JOB ITEM: Please copy everything in the records below from the line containing "3: Merging changes" down to the line containing "### 3.4.2. 3-way<a", including both of those lines.

○ ○ ○ ○ ○ ○ ○

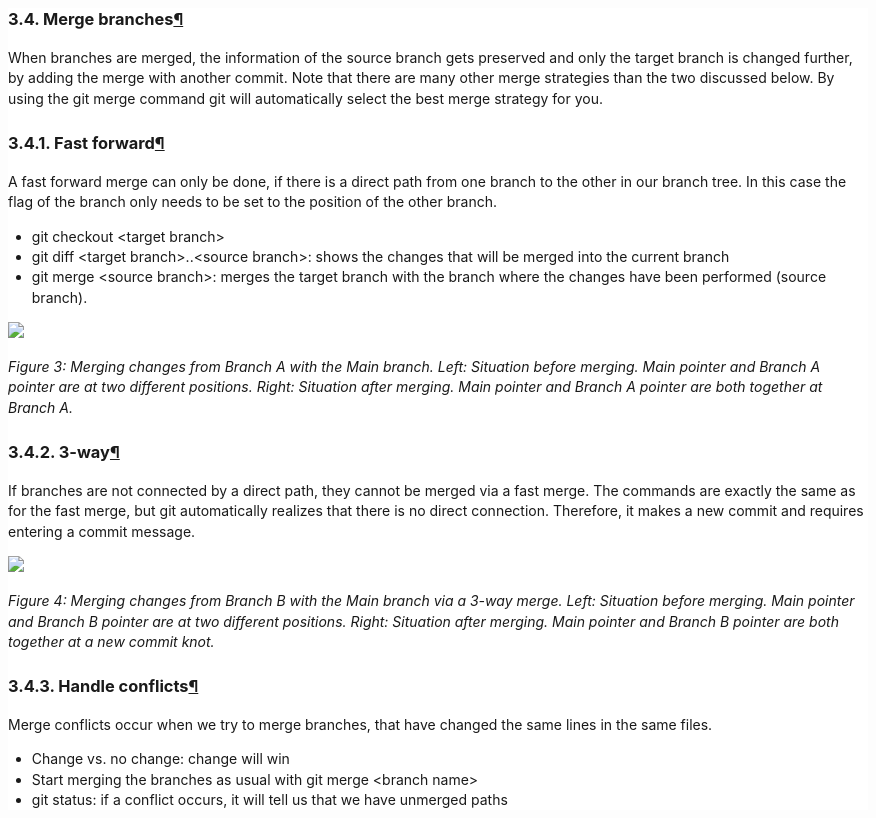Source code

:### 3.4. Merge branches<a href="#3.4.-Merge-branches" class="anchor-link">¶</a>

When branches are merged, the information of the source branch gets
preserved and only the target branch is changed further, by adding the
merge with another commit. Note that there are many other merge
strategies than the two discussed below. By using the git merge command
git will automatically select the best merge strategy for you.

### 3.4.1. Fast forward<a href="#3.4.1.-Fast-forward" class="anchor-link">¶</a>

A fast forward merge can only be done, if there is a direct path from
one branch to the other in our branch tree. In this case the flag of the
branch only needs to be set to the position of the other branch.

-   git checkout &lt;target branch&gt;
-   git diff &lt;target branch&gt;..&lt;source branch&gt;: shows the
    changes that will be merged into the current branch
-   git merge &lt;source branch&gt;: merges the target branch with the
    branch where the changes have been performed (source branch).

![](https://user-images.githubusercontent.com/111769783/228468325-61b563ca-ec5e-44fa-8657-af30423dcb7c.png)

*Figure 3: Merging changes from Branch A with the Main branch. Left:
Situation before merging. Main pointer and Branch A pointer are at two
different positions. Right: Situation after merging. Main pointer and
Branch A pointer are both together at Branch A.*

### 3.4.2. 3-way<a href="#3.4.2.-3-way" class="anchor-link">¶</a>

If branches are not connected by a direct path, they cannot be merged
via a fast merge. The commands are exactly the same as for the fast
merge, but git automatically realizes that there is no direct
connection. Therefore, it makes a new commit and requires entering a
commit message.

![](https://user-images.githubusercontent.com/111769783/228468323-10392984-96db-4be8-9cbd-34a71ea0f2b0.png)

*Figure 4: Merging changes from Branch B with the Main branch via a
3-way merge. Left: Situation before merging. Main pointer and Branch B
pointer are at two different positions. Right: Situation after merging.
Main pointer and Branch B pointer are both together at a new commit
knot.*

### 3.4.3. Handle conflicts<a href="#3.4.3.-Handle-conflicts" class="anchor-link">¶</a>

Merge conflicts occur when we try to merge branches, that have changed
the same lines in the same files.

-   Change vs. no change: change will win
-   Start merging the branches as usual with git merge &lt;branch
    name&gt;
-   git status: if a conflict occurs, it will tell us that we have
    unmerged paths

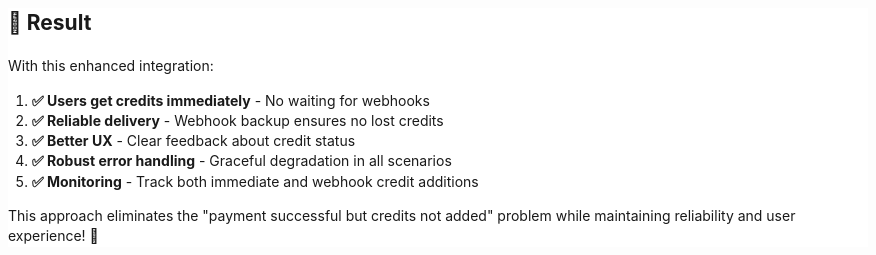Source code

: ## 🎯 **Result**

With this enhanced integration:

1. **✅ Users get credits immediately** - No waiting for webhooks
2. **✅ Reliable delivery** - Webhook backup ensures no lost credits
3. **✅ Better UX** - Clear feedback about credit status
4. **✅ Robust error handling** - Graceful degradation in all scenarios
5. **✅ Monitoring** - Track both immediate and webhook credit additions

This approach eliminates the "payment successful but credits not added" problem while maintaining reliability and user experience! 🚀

○ ○ ○ ○ ○ ○ ○

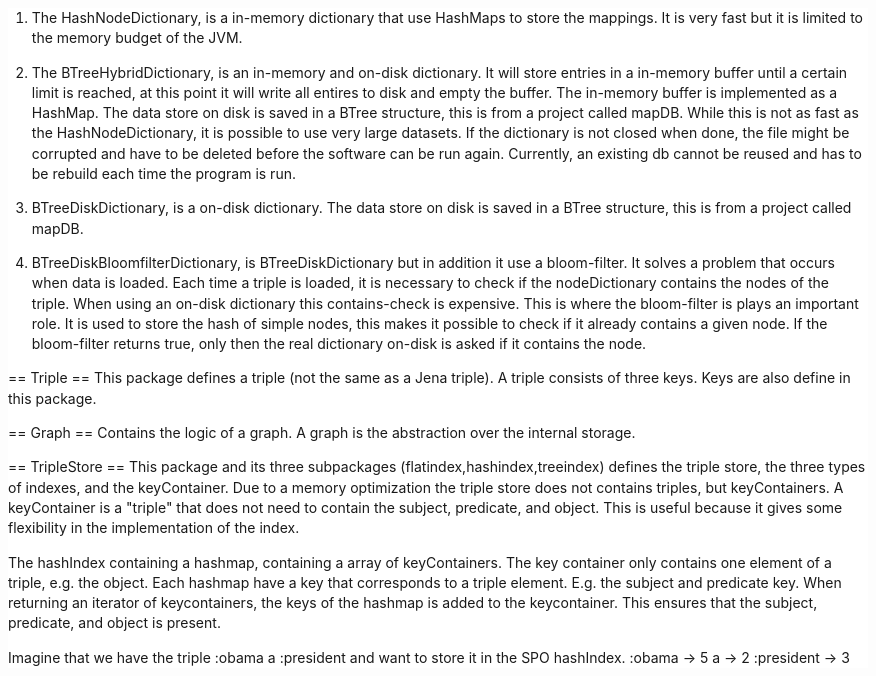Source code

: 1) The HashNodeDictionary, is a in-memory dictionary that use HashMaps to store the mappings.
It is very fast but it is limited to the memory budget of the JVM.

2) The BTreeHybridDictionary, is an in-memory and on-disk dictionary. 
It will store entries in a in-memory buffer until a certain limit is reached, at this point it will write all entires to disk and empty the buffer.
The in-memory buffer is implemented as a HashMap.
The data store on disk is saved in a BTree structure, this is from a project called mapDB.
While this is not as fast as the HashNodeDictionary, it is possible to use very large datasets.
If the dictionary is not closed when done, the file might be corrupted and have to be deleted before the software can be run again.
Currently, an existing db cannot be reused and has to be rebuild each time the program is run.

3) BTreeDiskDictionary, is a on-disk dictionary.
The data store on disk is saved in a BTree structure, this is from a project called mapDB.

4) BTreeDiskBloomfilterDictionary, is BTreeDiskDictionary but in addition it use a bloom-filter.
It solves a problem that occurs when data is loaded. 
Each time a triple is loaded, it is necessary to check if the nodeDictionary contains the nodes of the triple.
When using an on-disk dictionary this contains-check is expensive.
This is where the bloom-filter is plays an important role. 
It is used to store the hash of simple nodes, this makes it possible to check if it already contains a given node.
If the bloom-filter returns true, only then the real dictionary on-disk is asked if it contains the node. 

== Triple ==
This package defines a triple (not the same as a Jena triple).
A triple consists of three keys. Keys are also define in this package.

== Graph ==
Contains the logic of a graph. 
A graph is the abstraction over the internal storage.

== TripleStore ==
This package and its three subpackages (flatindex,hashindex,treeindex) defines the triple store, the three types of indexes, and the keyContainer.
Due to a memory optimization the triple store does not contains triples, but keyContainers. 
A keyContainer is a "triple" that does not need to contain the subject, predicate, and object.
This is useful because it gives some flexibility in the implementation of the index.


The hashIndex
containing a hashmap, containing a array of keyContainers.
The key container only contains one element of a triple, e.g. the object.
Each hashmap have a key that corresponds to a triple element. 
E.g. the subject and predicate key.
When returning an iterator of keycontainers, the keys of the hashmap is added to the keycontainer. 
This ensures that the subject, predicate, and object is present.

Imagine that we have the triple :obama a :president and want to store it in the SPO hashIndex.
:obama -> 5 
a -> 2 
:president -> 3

○ ○ ○ ○ ○ ○ ○

SOLUTION:
*Figure 3: Merging changes from Branch A with the Main branch. Left:
Situation before merging. Main pointer and Branch A pointer are at two
different positions. Right: Situation after merging. Main pointer and
Branch A pointer are both together at Branch A.*

### 3.4.2. 3-way<a href="#3.4.2.-3-way" class="anchor-link">¶</a>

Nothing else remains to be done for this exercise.